This morning, I was re-reading some chapters in Isaiah and read about Hezekiah’s impending death (Isaiah 38). Isaiah tells Hezekiah, who was ill at the time, that his time is up and that he won’t recover from his illness. After Isaiah leaves, Hezekiah prays. God sends Isaiah back to Hezekiah with news that God heard his prayers and cries and tells him that he’ll get 15 more years to live.
Some time after Hezekiah recovers, he does something really stupid. He welcomes foreign leaders into his kingdom and shows them everything, including his armory. Afterward, Hezekiah receives another visit from the prophet Isaiah, who informs him …
Days are coming when all that is in your house, which your ancestors have stored up until this day, will be carried to Babylon. Nothing will be left, says the LORD. Some of your sons, your own descendants whom you fathered, will be taken to become eunuchs in the king of Babylon’s palace. (Isaiah 39.6-7, CEB)
‘The LORD’s word that you delivered is good,’ since he thought, That means there will be peace and security in my lifetime. (Isaiah 39.8, CEB)
Because of Hezekiah’s poor judgment, God’s people would suffer in Babylonian captivity. But Hezekiah doesn’t mind because that will happen long after he’s gone!
Leaders must guard against short-term thinking and think long term. It’s easy to take short cuts to avoid paying a higher price. This is a challenge for United Methodist pastors, who tend to move from church to church every few years. If something needs to be done, but the payoff is years down the road, why bother? Or if there’s a problem that needs addressed, just let the next pastor deal with it. That’s short term (not to mention selfish) thinking.

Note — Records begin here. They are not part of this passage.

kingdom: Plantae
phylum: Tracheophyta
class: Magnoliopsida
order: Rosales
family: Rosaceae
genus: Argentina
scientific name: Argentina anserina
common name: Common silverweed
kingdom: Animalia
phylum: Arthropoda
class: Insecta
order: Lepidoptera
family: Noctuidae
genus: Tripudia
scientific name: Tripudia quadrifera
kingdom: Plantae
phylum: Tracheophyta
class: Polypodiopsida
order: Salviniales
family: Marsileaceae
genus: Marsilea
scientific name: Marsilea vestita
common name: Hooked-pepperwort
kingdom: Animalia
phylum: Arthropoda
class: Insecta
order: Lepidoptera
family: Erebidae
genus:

A few years ago, I remember reflecting on Abraham, the father of the faithful. I thought about the fact that virtually of Abraham’s descendants came after his lifetime. While Abraham heard God tell him that he would have countless descendants, he never saw it. What if that’s true for us, too, that our greatest fruit will come after our lifetimes? Shouldn’t we live with the long view?
I’ve always loved Hebrews 11.13-16. After talking about the great faith of our spiritual ancestors, the writer states …
All of these people died in faith without receiving the promises, but they saw the promises from a distance and welcomed them. They confessed that they were strangers and immigrants on earth. People who say this kind of thing make it clear that they are looking for a homeland. If they had been thinking about the country that they had left, they would have had the opportunity to return to it. But at this point in time, they are longing for a better country, that is, a heavenly one. Therefore, God isn’t ashamed to be called their God—he has prepared a city for them.
They lived their lives always moving forward.
If leaders are really committed to God’s mission, we will do what’s best, not what’s easiest, even if it means paying a higher price in the short term!